12.12.11

Bureau Recommends: Inside Romania’s secret CIA prison

The basement was ‘one of the most secure rooms in Romania’, a senior official said.

For six years, Romanian officials denied its existence. Located in a basement on a leafy residential street in Bucharest, the prison was easy to conceal.

But the government building – codenamed Bright Light – housed some of the CIA’s most notorious terror suspects, an investigation by the Associated Press and German public television, ARD Panorama has revealed.

Despite the findings, and confirmation from former US officials, the Romanian government maintains that the Americans could not have operated a clandestine prison in their capital city.

Senior Romanian official Adrian Camarasna told ARD Panorama that while the basement is one of the most secure rooms in Romania, it would have been ‘impossible’ to run a detention facility there.

The President of Romania, Traian Basescu told AP: ‘We have no knowledge of this subject’.

However, the investigation revealed that beneath Bucharest’s National Registry Office for Classified Information, the CIA interrogated subjects including Khalid Sheik Mohammad, the mastermind of 9/11, and Abu Faraj Al-Libi, taken to the prison in 2005.

Al-Libi provided information which helped the CIA to identify Osama bin Laden’s courier: and through him, the former al-Qaeda leader himself.

Through extraordinary rendition, detainees were flown to the prison – part of a network of CIA-controlled ‘black sites’, also present in Thailand, Lithuania and Poland. Shuttled to the basement in vans, the prisoners were kept in cells set on springs, keeping them off-balance and disorientating the inhabitants.

During the first months of their detention, the detainees endured sleep deprivation and were doused with water, slapped or forced to stand in painful positions, former US officials told AP.

Long-term prisoners were ‘treated with care’, officials said, receiving dental and medical check ups, and Halal food shipped in from Germany.

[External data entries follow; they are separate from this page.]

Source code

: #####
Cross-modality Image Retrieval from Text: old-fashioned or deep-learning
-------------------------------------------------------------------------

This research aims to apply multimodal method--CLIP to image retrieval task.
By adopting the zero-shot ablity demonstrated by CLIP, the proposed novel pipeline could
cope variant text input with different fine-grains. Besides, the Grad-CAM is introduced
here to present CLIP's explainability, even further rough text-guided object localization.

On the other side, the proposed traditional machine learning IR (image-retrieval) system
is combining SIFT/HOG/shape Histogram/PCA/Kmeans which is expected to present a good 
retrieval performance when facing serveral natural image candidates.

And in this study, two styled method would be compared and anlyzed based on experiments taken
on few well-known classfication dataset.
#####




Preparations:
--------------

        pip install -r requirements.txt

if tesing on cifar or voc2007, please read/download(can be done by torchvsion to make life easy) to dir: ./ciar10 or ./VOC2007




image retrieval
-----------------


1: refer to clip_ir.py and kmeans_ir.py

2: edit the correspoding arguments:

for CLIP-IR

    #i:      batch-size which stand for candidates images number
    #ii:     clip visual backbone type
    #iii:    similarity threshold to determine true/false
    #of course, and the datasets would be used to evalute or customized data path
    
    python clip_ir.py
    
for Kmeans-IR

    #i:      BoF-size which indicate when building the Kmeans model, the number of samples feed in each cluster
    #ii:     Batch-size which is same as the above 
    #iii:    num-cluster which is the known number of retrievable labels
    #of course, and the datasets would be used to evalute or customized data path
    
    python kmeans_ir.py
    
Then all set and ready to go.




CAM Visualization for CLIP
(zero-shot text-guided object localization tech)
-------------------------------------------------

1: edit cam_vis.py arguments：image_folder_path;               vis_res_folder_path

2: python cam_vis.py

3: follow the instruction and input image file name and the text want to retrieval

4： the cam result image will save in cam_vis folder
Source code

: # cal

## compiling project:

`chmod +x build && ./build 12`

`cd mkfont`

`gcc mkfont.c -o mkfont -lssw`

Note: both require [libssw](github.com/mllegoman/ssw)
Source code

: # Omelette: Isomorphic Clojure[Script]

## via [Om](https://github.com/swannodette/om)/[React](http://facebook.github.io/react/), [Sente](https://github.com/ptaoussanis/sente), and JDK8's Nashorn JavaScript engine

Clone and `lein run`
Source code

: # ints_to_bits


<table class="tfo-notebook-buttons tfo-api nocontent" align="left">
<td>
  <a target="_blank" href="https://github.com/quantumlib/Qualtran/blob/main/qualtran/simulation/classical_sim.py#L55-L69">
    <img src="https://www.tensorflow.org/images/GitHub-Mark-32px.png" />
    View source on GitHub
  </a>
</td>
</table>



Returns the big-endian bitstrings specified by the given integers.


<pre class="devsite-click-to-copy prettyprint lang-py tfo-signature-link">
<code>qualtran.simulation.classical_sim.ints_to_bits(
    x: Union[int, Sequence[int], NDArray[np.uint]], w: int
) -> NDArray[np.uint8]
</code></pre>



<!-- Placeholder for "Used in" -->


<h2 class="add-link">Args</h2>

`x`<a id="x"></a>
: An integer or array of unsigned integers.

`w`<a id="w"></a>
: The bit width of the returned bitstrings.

The prison was closed in 2006, with some detainees being sent to Kabul, and on to Guantanamo. Others were transferred back to their home countries.

Crofton Black, an Investigator on the Secret Prisons team at Reprieve, believes that like the Romanian officials, many European governments seek to deny that US clandestine operations ever took place on their soil, ‘even in the face of damning evidence.’

‘The discovery of the Romanian prison site (after six years of official denials) demonstrates, once again, that the truth will eventually come out. At the moment, it is the governments of Europe — those with the greatest responsibility — who are making the least effort to ensure it does,’ he commented.